A Moveable Pew / Advent Day 16

One of my first impressions of the Unitarian Universalist congregation in Fairbanks my first service, December of 2004, was that I belonged there. It was simple, actually. Every Sunday people light candles and talk about their lives, struggles, people they love, and so on, and place the candles into sand. It was the closest thing I’d seen (which I myself as a pastor hadn’t started) to Taize prayer around the Cross, a simple but moving meditative service from a religious community in France.

The only worship artifact banished with me from Fairbanks Lutheran had to do with Taize worship. It was a set of four boxes on wheels which Jerry Zelmer made and Al Holmberg filled with a pickup-truck load of sand. The boxes could be set in a square, creating between them the shape of a cross for Lent, or placed in a circle for Advent. Turn off the lights. Put in the background the Cello Suites of J.S. Bach. Initially, there are four candles lit, and people are invited to the center of the circled pews to sit or kneel beside the sand, and to light a candle. Let the flame, the heat, the longing, the hope, seep into your soul. I miss these times to sit together in the dim, stirring candlelight.

Yesterday we stayed after the UUFF service to plan the Solstice Celebration, which is coming next week. Again, I received confirmation that I belong in this tradition. First, we’re working with real things, darkness, light, directions, candles, creating a liminal space by words and actions. Second, I get to be the lead drummer of four during chants. Third, and maybe most interesting, without any controversey or church council meetings, we moved the "pews," we circled the seating. From rows to two concentric circles.
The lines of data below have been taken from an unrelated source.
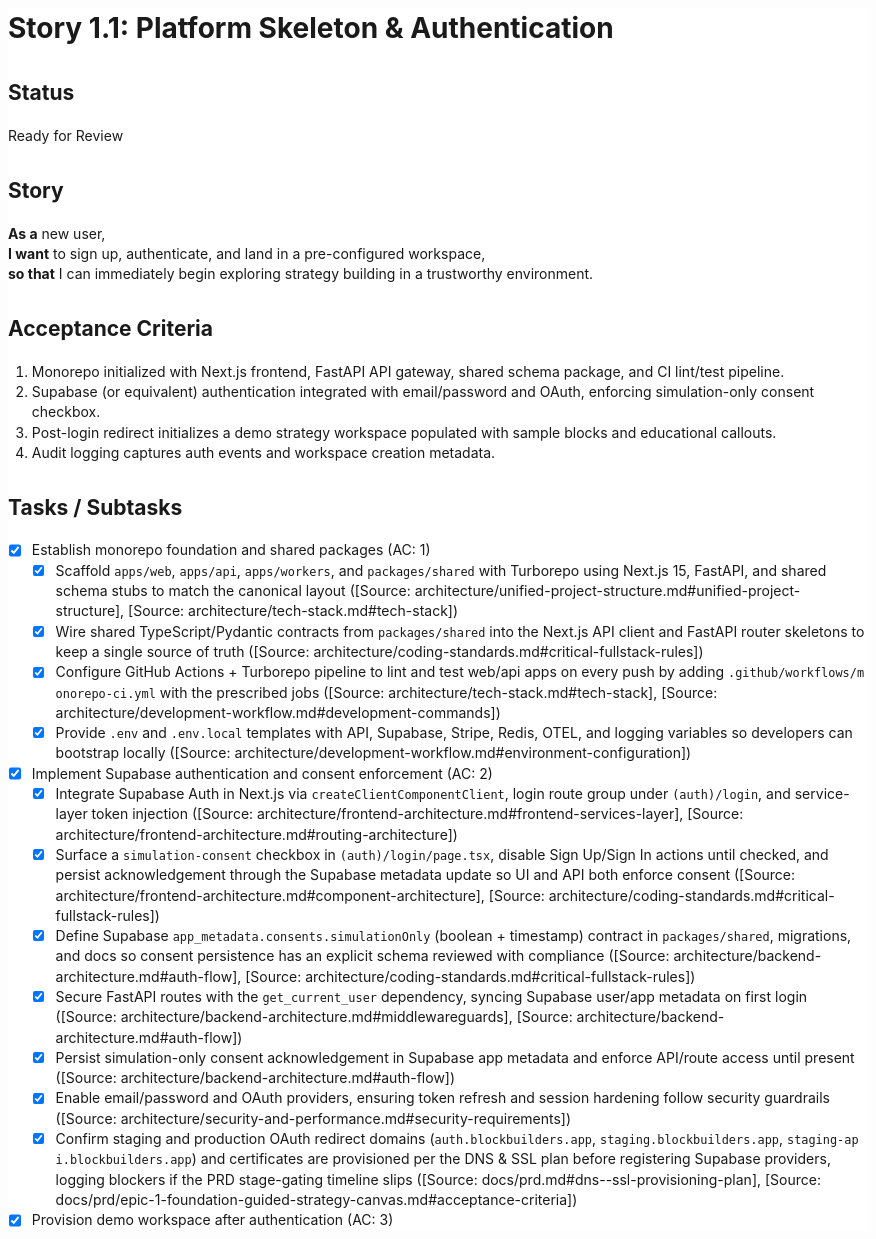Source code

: # Story 1.1: Platform Skeleton & Authentication

## Status
Ready for Review

## Story
**As a** new user,  
**I want** to sign up, authenticate, and land in a pre-configured workspace,  
**so that** I can immediately begin exploring strategy building in a trustworthy environment.

## Acceptance Criteria
1. Monorepo initialized with Next.js frontend, FastAPI API gateway, shared schema package, and CI lint/test pipeline.
2. Supabase (or equivalent) authentication integrated with email/password and OAuth, enforcing simulation-only consent checkbox.
3. Post-login redirect initializes a demo strategy workspace populated with sample blocks and educational callouts.
4. Audit logging captures auth events and workspace creation metadata.

## Tasks / Subtasks
- [x] Establish monorepo foundation and shared packages (AC: 1)  
  - [x] Scaffold `apps/web`, `apps/api`, `apps/workers`, and `packages/shared` with Turborepo using Next.js 15, FastAPI, and shared schema stubs to match the canonical layout ([Source: architecture/unified-project-structure.md#unified-project-structure], [Source: architecture/tech-stack.md#tech-stack])  
  - [x] Wire shared TypeScript/Pydantic contracts from `packages/shared` into the Next.js API client and FastAPI router skeletons to keep a single source of truth ([Source: architecture/coding-standards.md#critical-fullstack-rules])  
  - [x] Configure GitHub Actions + Turborepo pipeline to lint and test web/api apps on every push by adding `.github/workflows/monorepo-ci.yml` with the prescribed jobs ([Source: architecture/tech-stack.md#tech-stack], [Source: architecture/development-workflow.md#development-commands])  
  - [x] Provide `.env` and `.env.local` templates with API, Supabase, Stripe, Redis, OTEL, and logging variables so developers can bootstrap locally ([Source: architecture/development-workflow.md#environment-configuration])
- [x] Implement Supabase authentication and consent enforcement (AC: 2)  
  - [x] Integrate Supabase Auth in Next.js via `createClientComponentClient`, login route group under `(auth)/login`, and service-layer token injection ([Source: architecture/frontend-architecture.md#frontend-services-layer], [Source: architecture/frontend-architecture.md#routing-architecture])  
  - [x] Surface a `simulation-consent` checkbox in `(auth)/login/page.tsx`, disable Sign Up/Sign In actions until checked, and persist acknowledgement through the Supabase metadata update so UI and API both enforce consent ([Source: architecture/frontend-architecture.md#component-architecture], [Source: architecture/coding-standards.md#critical-fullstack-rules])  
  - [x] Define Supabase `app_metadata.consents.simulationOnly` (boolean + timestamp) contract in `packages/shared`, migrations, and docs so consent persistence has an explicit schema reviewed with compliance ([Source: architecture/backend-architecture.md#auth-flow], [Source: architecture/coding-standards.md#critical-fullstack-rules])  
  - [x] Secure FastAPI routes with the `get_current_user` dependency, syncing Supabase user/app metadata on first login ([Source: architecture/backend-architecture.md#middlewareguards], [Source: architecture/backend-architecture.md#auth-flow])  
  - [x] Persist simulation-only consent acknowledgement in Supabase app metadata and enforce API/route access until present ([Source: architecture/backend-architecture.md#auth-flow])  
  - [x] Enable email/password and OAuth providers, ensuring token refresh and session hardening follow security guardrails ([Source: architecture/security-and-performance.md#security-requirements])
  - [x] Confirm staging and production OAuth redirect domains (`auth.blockbuilders.app`, `staging.blockbuilders.app`, `staging-api.blockbuilders.app`) and certificates are provisioned per the DNS & SSL plan before registering Supabase providers, logging blockers if the PRD stage-gating timeline slips ([Source: docs/prd.md#dns--ssl-provisioning-plan], [Source: docs/prd/epic-1-foundation-guided-strategy-canvas.md#acceptance-criteria])
- [x] Provision demo workspace after authentication (AC: 3)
No biggie? Well, it’s what Fairbanks Lutheran is reported to have disliked most about my worship style – that I wanted to change the "normal" pew orientation in Advent, Christmas, Lent, and Easter. I set the Fairbanks ecumenical movement back 40 years by moving pews.

Speaking of real things, I’m trying to figure out how to mimic one undeniable strength of Christian worship – that the stories of the book (the Bible) are oriented to the solar calendar. Jana reminded me yesterday that the Christians stole the calendar from the pagans, that all the animists already had ceremonies oriented to the changing year. Christians infiltrated the Saturnalia with the birth of Jesus, and continued to celebrate yearly the pagan spring festival of rebirth with the story of Jesus’ death and resurrection.
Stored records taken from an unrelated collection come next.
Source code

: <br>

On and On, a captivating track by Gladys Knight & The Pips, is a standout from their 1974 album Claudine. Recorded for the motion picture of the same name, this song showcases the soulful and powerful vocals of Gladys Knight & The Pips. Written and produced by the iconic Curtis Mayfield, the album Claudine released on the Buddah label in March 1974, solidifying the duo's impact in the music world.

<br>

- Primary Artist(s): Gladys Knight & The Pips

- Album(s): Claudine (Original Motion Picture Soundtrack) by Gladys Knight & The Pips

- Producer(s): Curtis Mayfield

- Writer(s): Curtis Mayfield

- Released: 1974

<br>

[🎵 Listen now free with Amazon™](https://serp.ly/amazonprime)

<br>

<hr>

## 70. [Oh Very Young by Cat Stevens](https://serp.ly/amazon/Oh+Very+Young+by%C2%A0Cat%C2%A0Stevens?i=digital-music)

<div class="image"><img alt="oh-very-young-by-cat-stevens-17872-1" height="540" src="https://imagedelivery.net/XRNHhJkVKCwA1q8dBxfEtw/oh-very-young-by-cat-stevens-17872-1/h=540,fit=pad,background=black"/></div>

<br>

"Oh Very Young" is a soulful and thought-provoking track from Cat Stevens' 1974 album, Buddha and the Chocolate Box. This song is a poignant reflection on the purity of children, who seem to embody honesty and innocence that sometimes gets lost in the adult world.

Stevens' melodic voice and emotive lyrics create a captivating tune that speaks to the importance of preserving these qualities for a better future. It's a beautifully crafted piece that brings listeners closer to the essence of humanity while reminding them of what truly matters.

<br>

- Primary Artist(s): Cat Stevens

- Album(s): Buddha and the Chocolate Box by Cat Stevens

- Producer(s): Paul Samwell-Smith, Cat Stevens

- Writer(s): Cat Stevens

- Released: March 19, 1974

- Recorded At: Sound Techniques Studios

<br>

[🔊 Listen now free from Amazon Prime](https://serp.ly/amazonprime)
In a community which has consciously chosen to live out something different from the many available religious traditions that we are coming out of, or going in to, we tend to have services with a lot of words and ideas. That’s a relief to many, for whom rote and highly charged actions (like holy communion) or the reciting together of creeds or prayers became intrusive or even intolerable.

But watching Jana put together a rehearsal for what was as elemental and sensual as the best that good religion has to offer, I was thinking, there’s a lot of potential here.

At the end of the service next week – after waiting in darkness, calling the circle, north, south, east, west, lighting candles, chanting chants, telling stories about Raven and Hummingbird bringing back the light to the earth – someone will hit the "play" button, and we’ll walk out of the sanctuary into the 11:30 am dawn holding sparklers while the Beatles sing "Here Comes the Sun."